WHAT THE EXERCISE ASKS: The data below holds the lines to copy: everything from the line containing "a regular basis" to the line containing "that the name", both ends included, set down exactly.

DATA EXTRACTS:
───

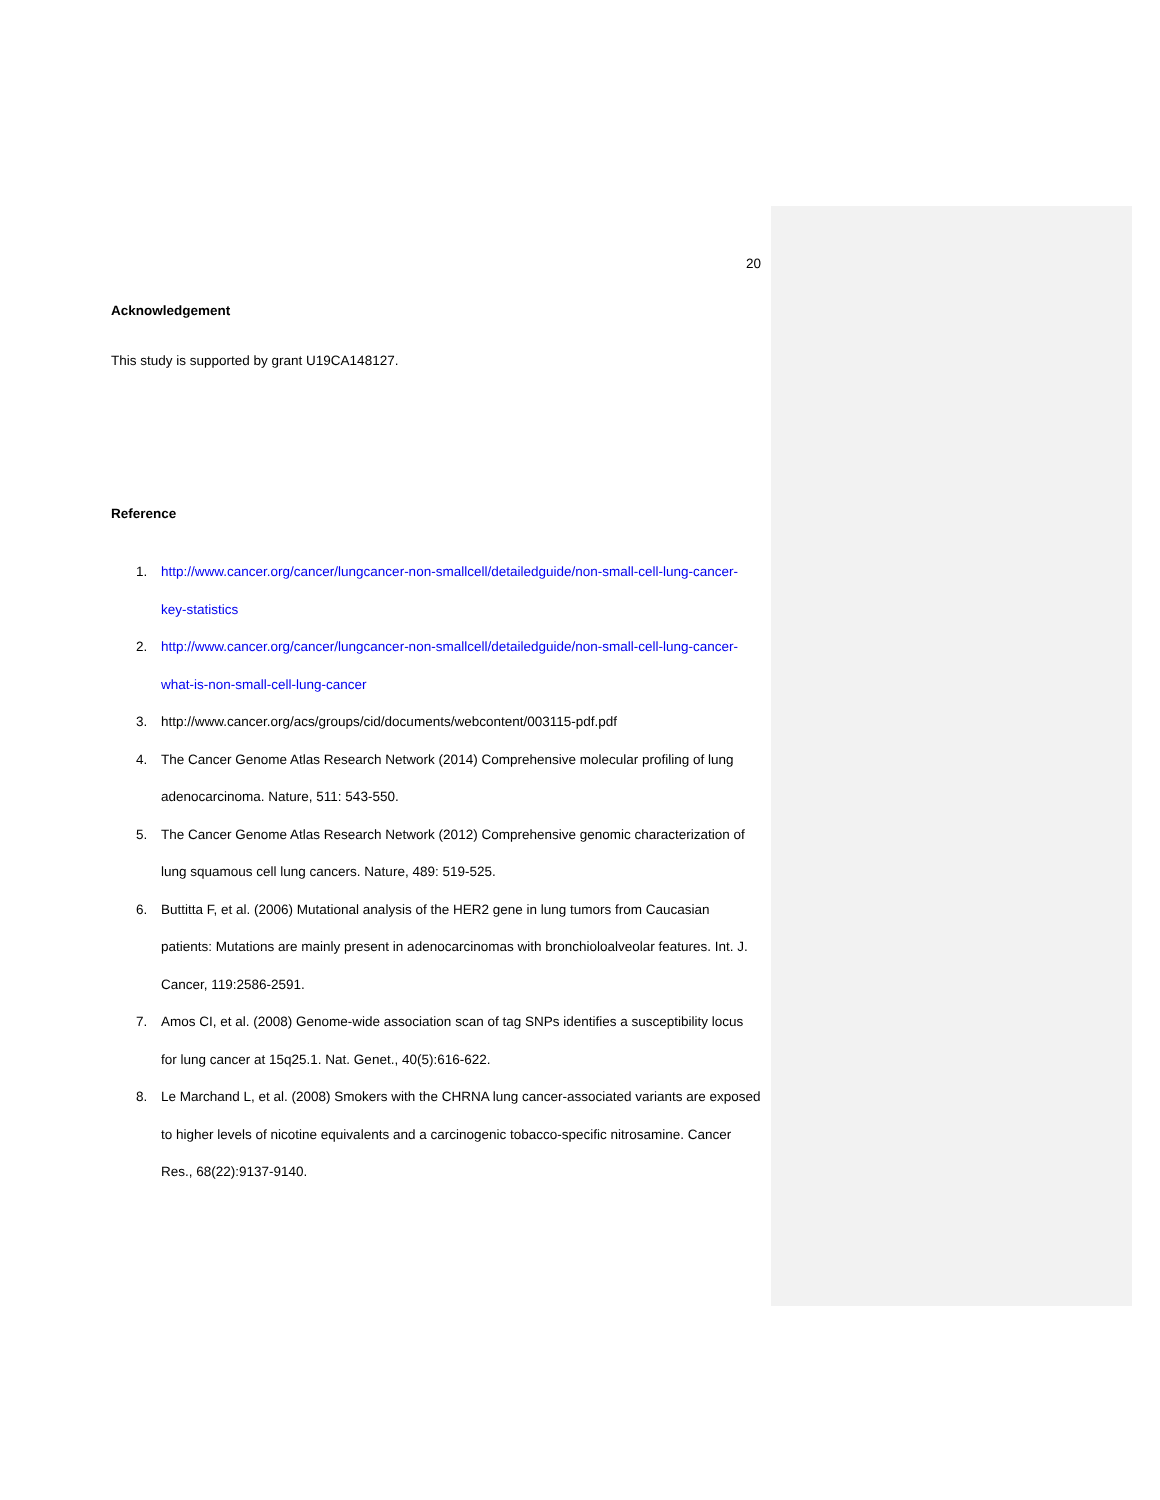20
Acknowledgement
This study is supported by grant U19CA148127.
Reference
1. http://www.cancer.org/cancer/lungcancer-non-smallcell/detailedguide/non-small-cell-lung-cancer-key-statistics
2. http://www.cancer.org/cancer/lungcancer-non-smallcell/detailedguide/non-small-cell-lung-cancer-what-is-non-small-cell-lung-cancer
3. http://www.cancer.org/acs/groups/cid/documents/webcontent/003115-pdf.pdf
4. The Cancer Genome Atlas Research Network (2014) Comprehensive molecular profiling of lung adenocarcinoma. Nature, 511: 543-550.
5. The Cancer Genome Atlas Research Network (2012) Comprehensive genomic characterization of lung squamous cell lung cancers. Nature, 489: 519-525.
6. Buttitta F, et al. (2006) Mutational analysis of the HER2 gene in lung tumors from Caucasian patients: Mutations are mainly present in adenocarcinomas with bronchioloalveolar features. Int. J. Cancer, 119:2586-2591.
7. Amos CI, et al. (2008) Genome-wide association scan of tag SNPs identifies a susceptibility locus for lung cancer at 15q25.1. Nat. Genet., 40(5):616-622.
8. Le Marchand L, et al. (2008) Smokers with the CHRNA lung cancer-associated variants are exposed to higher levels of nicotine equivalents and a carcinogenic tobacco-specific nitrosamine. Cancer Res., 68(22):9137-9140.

───

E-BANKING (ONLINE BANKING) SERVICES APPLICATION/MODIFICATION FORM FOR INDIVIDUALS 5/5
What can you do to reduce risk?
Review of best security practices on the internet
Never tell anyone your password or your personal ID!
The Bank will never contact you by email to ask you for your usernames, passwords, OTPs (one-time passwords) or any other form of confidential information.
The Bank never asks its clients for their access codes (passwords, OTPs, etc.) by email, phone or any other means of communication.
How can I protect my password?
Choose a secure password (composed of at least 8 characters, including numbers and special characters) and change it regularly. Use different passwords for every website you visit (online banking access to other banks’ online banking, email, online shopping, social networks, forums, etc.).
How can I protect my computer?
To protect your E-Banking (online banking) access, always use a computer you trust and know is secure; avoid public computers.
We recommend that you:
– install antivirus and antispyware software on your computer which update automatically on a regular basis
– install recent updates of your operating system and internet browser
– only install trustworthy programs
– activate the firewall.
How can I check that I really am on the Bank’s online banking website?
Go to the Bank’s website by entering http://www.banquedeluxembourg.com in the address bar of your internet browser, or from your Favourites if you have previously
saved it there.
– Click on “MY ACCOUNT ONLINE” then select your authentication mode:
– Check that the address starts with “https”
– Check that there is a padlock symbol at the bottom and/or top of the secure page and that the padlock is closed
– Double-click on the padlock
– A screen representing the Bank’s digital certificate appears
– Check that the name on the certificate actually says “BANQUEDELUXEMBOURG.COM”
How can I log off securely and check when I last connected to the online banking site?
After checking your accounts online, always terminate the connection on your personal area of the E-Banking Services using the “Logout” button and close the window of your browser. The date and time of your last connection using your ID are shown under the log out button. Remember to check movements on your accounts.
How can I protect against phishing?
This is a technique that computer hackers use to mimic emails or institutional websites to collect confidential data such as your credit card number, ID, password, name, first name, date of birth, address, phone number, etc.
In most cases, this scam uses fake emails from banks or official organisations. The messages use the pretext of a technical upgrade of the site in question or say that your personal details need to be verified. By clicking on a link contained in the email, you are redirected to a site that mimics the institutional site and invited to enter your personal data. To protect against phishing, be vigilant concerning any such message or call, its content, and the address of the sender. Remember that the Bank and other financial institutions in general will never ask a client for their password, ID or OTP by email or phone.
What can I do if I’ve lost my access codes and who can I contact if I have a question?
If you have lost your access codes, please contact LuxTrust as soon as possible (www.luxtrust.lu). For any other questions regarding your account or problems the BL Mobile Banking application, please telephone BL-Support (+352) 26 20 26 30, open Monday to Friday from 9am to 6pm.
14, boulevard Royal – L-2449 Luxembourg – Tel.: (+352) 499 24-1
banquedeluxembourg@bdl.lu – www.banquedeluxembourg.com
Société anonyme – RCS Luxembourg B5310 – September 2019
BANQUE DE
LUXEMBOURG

───

RESPONSE:
– install antivirus and antispyware software on your computer which update automatically on a regular basis
– install recent updates of your operating system and internet browser
– only install trustworthy programs
– activate the firewall.
How can I check that I really am on the Bank’s online banking website?
Go to the Bank’s website by entering http://www.banquedeluxembourg.com in the address bar of your internet browser, or from your Favourites if you have previously
saved it there.
– Click on “MY ACCOUNT ONLINE” then select your authentication mode:
– Check that the address starts with “https”
– Check that there is a padlock symbol at the bottom and/or top of the secure page and that the padlock is closed
– Double-click on the padlock
– A screen representing the Bank’s digital certificate appears
– Check that the name on the certificate actually says “BANQUEDELUXEMBOURG.COM”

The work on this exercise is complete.